> Задания и упражнения
1. Ответьте на вопросы по отрывку:
(а) На кого напали этим летом в Актобе и на кого в Алматы?
(б) Кто продолжает анализировать эти события и какую организацию он возглавляет?
(в) Какой уровень опасности объявили в Алматы?
2. Пожалуйста, продолжите отрывок о нападениях в Казахстане, начав сразу после его последнего предложения.

> Отрывок
* * * *

О войне, объявленной гуманизму и цивилизации

22.08.2016
1 611
AA
О войне, объявленной гуманизму и цивилизации | «Россия для всех»

Продолжаем разговор о религиях и светскости, начатый недавно. События, случившиеся этим летом в Казахстане — нападения на воинскую часть в Актобе и на полицейских в Алматы — серьезно взволновали общественность республики. Анализировать эти, по сути, военные действия, продолжает лидер Казахского Национального Конгресса Адил Тойганбаев. По его мнению, вина государства в том, что оно само делает религию господствующей идеологией. И от такой политики надо скорее избавляться.

— Стабильность перестала быть привычной характеристикой Казахстана, и случилось это совсем быстро. Последние события в Алматы с объявлением красного уровня опасности — новое тому подтверждение. Что дальше? Эскалация подобных конфликтов или эффективная политика их предотвращения?

— Можно сказать, что власть не оценивает ситуацию объективно, но дело в том, что она вообще никак ее не оценивает. Нельзя говорить даже об ошибочной позиции, если позиция как таковая не просматривается. Все примеры на поверхности.

* * * *

> Строки набора данных

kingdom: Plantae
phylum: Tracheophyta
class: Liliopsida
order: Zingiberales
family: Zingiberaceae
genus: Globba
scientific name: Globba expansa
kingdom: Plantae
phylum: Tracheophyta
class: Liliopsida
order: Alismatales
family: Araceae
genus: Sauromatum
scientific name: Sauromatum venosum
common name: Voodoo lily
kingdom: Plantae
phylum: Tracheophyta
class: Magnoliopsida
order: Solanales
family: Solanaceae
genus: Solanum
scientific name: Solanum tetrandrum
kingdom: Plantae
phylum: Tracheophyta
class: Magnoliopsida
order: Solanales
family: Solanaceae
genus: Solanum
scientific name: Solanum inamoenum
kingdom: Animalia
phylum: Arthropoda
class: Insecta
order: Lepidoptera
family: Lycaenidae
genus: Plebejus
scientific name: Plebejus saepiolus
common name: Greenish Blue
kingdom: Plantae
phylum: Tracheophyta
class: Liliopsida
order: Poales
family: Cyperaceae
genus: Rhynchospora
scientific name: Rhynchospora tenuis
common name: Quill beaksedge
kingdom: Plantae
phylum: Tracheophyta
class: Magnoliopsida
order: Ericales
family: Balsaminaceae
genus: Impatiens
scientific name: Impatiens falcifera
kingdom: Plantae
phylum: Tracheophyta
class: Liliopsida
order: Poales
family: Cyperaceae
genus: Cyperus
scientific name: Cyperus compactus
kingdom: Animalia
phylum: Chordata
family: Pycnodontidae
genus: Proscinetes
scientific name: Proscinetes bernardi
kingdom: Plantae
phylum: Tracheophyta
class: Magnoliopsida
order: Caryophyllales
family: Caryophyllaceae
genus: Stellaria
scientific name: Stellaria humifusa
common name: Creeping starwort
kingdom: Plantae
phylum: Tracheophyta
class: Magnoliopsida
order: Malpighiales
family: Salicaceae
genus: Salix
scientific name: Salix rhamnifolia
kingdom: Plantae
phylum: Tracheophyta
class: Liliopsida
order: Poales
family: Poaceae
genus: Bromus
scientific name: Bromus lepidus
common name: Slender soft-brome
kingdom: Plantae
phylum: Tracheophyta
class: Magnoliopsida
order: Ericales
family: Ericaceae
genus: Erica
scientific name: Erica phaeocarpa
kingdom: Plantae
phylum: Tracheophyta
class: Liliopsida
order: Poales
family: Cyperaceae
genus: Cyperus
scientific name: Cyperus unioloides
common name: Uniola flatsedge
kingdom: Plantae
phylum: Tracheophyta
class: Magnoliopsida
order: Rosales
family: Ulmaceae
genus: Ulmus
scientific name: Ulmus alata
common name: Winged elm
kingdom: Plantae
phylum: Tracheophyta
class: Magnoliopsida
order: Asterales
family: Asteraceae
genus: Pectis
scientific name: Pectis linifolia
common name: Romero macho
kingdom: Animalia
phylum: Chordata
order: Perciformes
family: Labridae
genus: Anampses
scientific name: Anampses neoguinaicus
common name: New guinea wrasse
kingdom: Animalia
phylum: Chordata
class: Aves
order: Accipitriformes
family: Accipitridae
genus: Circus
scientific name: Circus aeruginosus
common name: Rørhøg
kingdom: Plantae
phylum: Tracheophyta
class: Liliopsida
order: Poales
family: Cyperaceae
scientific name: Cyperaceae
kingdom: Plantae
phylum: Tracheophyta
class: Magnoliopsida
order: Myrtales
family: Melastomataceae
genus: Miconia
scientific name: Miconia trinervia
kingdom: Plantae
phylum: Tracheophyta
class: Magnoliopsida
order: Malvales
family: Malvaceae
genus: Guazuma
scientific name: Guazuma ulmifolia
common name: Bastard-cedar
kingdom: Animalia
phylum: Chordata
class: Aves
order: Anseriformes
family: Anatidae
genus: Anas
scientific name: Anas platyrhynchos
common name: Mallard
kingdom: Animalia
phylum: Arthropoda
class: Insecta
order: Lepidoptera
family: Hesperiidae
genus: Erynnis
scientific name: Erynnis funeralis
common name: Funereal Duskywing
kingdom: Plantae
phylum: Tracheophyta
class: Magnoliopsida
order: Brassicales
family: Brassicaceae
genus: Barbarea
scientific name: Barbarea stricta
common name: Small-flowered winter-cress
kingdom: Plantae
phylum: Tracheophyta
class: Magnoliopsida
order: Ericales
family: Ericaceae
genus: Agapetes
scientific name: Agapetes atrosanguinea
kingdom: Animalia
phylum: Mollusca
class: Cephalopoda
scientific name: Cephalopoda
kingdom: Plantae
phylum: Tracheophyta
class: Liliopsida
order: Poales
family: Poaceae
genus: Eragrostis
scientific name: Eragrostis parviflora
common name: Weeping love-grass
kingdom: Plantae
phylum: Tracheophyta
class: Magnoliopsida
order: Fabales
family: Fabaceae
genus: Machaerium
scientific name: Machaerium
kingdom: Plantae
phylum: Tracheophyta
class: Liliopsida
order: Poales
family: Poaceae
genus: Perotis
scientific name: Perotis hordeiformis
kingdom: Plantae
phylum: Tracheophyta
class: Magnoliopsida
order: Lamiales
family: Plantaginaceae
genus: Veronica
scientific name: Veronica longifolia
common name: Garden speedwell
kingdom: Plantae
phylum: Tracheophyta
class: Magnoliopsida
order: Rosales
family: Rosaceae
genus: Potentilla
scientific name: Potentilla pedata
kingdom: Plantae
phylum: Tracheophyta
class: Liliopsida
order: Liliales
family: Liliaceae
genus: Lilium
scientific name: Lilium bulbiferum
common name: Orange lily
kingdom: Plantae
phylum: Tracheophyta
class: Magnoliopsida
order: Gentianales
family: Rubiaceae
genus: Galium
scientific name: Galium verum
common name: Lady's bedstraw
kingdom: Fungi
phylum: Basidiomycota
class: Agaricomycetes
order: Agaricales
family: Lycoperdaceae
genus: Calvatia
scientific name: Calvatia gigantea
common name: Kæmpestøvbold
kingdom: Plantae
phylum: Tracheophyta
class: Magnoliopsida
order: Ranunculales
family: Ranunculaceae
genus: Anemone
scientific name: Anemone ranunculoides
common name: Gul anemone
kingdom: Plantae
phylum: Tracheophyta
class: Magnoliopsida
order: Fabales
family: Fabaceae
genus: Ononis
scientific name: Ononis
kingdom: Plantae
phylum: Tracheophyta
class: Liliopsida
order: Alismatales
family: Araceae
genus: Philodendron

* * * *

> Ответы к заданиям
1.
(а) В Актобе напали на воинскую часть, в Алматы на полицейских.
(б) Адил Тойганбаев, лидер Казахского Национального Конгресса.
(в) Красный уровень опасности.

2.
Локальное преступление с самого начала переоценивается по масштабу. Если раньше было повсеместное замалчивание, то теперь, в информационно открытую эпоху, на его место пришла паника. Аналитики МВД подсказывают рабочую, в принципе, версию о криминальном характере стрельбы в Алматы, и для властного пиара она оказалась бы кстати. Но сверху уже заявлена идейная версия теракта. И объявление красного характера опасности с призывом к жителям мегаполиса не выходить на улицу — оно крайне серьезно. Реакция власти, разумеется, в разы увеличила резонанс стрельбы в городе.

Но о чем это говорит? Власть уже сама после Актобе внутренне готова была поверить, что идет масштабная атака на силовиков и надо бить тревогу. Это уже не шокирует, это ожидается. После того, что происходило у нас в июне, и того, что накануне происходило в Ницце и Стамбуле. Может отличаться масштаб событий, но не более того. Общество отзывается на стрельбу в городе не менее паническими слухами, а значит, также готово воспринимать хаос за норму. Незаметно для себя мы пересекли важную грань, мы готовы к подобным катастрофам.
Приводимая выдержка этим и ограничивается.